Medical Student University of Toronto Temerty Faculty of Medicine Toronto, Ontario, Canada
Background: Drug reaction with eosinophilia and systemic symptoms (DReSS) is a severe adverse drug reaction characterized by fever, skin rash, lymphadenopathy, hematological abnormalities, and internal organ manifestations, typically 2-8 weeks after starting treatment. While the condition is known to cause mortality and long-term sequelae, pediatric data is limited to case reports and small systematic reviews. In addition, there are no established clinical practice guidelines for managing children with DReSS. Objective: We aimed to review the available data on pediatric DReSS to (1) identify current treatment strategies, (2) determine mortality, and (3) study long-term sequelae. Design/Methods: We conducted a scoping review based on an extensive search strategy that yielded 8,279 unique publications. Full-text screening was conducted for 2,641 titles and included if they involved (1) DReSS, (2) age < 18 years at diagnosis, and (3) written in English, French, Spanish, Dutch, or German.
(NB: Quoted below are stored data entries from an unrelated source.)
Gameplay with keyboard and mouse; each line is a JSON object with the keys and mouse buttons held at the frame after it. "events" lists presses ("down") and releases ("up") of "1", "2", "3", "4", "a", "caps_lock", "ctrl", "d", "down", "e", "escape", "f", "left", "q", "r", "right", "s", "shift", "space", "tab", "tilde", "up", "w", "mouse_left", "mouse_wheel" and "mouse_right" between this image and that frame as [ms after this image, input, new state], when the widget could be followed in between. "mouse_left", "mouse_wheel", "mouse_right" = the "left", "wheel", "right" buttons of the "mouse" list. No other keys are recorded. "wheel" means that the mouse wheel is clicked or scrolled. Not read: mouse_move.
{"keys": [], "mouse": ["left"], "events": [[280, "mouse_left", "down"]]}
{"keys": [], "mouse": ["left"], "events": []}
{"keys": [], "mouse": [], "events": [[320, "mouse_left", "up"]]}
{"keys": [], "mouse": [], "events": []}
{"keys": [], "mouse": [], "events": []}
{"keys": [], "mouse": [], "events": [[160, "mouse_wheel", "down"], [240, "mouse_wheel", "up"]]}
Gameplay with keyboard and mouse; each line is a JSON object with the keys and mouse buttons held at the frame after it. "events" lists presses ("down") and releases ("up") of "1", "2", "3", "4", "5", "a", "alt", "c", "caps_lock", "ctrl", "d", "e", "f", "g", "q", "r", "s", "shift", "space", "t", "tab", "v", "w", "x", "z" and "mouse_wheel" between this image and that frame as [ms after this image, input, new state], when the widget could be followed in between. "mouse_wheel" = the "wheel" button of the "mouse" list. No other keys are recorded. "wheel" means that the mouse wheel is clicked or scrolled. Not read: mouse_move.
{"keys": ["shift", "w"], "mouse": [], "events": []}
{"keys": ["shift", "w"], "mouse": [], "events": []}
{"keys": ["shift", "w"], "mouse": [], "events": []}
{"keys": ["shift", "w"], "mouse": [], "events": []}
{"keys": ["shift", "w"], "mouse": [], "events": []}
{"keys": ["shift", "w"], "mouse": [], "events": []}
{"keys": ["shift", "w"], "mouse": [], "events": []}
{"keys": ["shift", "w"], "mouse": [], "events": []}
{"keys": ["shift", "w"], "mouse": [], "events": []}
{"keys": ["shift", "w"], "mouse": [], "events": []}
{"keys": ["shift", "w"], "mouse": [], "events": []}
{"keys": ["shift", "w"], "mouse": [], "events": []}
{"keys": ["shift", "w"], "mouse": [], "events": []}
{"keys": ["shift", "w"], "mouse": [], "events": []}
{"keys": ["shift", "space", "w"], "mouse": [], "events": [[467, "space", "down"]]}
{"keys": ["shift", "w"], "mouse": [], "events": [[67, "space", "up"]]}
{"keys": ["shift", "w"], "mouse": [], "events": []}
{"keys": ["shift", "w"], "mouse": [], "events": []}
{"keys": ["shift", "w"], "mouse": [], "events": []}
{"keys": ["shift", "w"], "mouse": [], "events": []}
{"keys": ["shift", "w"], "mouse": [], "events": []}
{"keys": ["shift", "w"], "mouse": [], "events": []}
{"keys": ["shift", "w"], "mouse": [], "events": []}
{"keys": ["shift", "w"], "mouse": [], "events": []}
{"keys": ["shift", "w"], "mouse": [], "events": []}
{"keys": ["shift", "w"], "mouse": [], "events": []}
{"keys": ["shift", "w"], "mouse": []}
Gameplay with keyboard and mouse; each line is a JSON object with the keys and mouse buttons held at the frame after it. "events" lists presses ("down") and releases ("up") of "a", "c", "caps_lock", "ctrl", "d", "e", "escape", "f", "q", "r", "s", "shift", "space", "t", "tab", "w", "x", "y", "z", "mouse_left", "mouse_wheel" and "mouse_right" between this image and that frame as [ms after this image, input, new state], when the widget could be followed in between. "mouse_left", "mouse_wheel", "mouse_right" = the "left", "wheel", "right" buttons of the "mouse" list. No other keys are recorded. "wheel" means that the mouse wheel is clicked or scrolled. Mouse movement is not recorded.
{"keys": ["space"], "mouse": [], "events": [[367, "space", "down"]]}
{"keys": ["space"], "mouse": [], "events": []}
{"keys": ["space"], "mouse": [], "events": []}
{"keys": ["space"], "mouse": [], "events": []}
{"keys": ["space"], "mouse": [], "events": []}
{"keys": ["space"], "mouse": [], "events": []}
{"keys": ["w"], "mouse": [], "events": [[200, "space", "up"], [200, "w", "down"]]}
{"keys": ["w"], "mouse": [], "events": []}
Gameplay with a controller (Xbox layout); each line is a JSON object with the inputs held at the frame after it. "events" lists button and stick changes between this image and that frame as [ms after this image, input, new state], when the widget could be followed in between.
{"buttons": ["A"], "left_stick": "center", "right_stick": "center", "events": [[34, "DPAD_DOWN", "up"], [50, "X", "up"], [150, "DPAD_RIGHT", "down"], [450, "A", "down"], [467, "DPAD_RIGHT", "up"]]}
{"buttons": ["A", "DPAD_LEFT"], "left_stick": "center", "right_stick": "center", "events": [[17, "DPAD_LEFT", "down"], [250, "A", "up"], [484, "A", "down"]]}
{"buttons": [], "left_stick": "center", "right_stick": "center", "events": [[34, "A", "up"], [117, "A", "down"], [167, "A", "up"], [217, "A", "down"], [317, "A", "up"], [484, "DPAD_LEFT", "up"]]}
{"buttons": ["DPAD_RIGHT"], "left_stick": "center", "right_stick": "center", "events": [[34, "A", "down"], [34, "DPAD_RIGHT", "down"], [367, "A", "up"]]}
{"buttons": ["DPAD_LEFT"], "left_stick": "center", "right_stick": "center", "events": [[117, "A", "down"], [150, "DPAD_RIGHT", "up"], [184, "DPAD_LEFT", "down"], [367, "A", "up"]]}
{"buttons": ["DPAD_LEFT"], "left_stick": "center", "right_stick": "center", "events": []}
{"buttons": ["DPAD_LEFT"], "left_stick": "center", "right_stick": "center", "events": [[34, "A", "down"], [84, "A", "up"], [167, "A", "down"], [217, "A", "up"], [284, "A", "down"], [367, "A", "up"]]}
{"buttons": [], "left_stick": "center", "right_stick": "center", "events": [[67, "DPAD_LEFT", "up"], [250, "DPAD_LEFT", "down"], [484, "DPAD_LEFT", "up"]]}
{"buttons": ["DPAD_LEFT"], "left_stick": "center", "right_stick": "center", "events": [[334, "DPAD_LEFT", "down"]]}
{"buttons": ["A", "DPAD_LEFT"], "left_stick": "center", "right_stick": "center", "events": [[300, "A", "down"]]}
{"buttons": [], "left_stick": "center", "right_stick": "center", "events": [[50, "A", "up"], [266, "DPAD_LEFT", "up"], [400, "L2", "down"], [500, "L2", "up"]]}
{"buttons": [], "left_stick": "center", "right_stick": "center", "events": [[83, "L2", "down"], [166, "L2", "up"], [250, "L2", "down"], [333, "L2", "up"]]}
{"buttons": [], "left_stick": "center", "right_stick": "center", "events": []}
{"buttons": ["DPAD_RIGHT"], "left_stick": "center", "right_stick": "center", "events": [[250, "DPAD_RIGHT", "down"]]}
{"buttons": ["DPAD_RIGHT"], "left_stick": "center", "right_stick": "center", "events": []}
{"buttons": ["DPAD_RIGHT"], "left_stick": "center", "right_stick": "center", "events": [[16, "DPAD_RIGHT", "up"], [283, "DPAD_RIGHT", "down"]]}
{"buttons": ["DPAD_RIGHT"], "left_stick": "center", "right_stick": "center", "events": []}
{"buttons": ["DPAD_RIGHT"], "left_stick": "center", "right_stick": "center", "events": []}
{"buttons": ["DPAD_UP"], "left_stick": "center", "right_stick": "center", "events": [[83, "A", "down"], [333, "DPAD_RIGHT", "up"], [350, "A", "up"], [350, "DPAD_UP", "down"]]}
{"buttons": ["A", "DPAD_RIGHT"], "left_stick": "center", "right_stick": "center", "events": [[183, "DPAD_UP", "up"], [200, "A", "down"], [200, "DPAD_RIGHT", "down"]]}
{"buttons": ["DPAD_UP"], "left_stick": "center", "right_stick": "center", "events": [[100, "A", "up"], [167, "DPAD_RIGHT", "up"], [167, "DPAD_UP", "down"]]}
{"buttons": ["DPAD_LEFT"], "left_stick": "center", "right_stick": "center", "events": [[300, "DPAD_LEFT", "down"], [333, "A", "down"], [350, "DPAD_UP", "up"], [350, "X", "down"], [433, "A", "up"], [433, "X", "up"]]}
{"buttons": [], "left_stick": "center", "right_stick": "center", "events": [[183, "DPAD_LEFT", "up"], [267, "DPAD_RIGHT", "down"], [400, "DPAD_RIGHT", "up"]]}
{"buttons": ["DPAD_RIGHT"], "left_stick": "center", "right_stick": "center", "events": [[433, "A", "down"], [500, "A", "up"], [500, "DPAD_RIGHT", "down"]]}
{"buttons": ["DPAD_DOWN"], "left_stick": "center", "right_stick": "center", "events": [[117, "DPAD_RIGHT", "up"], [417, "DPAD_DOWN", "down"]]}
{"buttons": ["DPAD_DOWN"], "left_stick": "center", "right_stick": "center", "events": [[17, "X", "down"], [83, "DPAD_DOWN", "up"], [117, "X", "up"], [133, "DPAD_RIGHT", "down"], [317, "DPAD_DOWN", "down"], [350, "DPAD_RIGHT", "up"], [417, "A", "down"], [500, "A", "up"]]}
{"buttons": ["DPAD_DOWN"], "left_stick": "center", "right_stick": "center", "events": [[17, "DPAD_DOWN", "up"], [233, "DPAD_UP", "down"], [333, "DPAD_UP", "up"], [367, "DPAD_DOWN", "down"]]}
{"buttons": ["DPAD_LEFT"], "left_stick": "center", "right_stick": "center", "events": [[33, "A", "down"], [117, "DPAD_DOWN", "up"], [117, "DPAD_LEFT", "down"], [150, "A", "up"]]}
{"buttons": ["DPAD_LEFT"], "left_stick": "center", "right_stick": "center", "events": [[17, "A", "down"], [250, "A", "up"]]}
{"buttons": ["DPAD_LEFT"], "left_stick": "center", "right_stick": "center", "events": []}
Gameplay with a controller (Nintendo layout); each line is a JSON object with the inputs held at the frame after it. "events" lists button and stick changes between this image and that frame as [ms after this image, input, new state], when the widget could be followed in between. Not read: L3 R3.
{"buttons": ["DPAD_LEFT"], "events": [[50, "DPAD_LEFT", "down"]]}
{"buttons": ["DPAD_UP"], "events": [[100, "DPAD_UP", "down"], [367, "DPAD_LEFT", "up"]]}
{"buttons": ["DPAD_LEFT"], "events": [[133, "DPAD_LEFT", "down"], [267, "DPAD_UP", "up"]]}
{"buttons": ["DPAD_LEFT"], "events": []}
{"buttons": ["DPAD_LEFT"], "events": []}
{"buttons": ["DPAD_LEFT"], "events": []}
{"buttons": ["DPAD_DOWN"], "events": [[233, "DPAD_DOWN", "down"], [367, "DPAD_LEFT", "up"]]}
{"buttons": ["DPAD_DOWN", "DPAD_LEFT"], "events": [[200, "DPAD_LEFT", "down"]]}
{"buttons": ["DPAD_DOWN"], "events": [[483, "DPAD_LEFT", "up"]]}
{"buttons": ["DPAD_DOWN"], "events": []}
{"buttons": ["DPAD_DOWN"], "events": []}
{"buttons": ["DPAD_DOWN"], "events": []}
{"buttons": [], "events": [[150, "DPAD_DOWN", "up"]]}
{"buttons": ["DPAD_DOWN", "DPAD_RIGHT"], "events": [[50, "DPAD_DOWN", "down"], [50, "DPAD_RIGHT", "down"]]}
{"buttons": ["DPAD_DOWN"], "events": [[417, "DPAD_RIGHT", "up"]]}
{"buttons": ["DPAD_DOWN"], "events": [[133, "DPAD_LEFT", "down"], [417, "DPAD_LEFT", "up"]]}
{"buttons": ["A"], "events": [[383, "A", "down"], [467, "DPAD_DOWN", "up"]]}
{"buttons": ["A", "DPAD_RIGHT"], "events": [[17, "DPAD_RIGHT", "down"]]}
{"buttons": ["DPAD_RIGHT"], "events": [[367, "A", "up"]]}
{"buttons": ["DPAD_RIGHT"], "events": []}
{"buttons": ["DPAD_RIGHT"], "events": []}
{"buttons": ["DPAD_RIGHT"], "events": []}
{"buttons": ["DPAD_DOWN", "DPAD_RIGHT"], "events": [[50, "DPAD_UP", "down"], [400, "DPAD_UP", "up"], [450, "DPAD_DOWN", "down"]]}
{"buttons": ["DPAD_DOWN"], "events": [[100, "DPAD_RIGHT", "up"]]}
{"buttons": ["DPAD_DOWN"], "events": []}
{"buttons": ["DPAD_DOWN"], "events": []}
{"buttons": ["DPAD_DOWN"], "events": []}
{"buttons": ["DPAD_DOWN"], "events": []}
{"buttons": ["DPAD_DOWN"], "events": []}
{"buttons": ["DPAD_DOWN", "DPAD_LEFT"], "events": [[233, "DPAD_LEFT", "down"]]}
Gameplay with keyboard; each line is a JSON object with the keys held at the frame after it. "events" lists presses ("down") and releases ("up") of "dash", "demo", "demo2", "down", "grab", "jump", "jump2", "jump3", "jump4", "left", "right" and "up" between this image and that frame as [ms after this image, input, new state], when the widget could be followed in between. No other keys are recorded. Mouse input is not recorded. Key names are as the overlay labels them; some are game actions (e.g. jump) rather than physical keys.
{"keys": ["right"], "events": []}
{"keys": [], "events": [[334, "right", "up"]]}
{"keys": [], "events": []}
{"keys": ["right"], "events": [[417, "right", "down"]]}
Extracted data included patient demographics, causative drug(s), clinical presentation, organ involvement, treatment details, survival, cause of mortality, and long-term sequelae. Results: In total, 644 individual patients were identified from 265 case reports and 34 cohort studies. The mean age at diagnosis was 9.5 years (IQR 5-14 years; 52% male). Cases presented with a combination of skin rash (99%), fever (99%), lymphadenopathy (68%), and internal organ involvement (94%), in particular liver (87%), respiratory tract (26%), and kidney (15%). Anti-epileptics and antibiotics were the most commonly associated culprits. Following drug withdrawal (100%), management strategies included, either alone or in combination, systemic corticosteroids (75.6%), intravenous immunoglobulins (10.4%), and cyclosporine (1.4%). Corticosteroids were administered orally or intravenously in doses varying from 0.5-30 mg/kg/dose. Supportive therapy alone was used in 21.4%. Disease flare occurred in 6.8% of cases, usually associated with corticosteroid tapering. During a median follow-up of 4 months (IQR = 1.5–9 months), autoimmune sequelae were reported in 3.7% of patients. The mortality rate was 3%, most commonly from multi-organ failure.
Conclusion(s): This study supports an urgent need to develop clinical practice guidelines for the management of pediatric DReSS to address the high mortality rate, inconsistent management practices, and lack of long-term follow-up of survivors.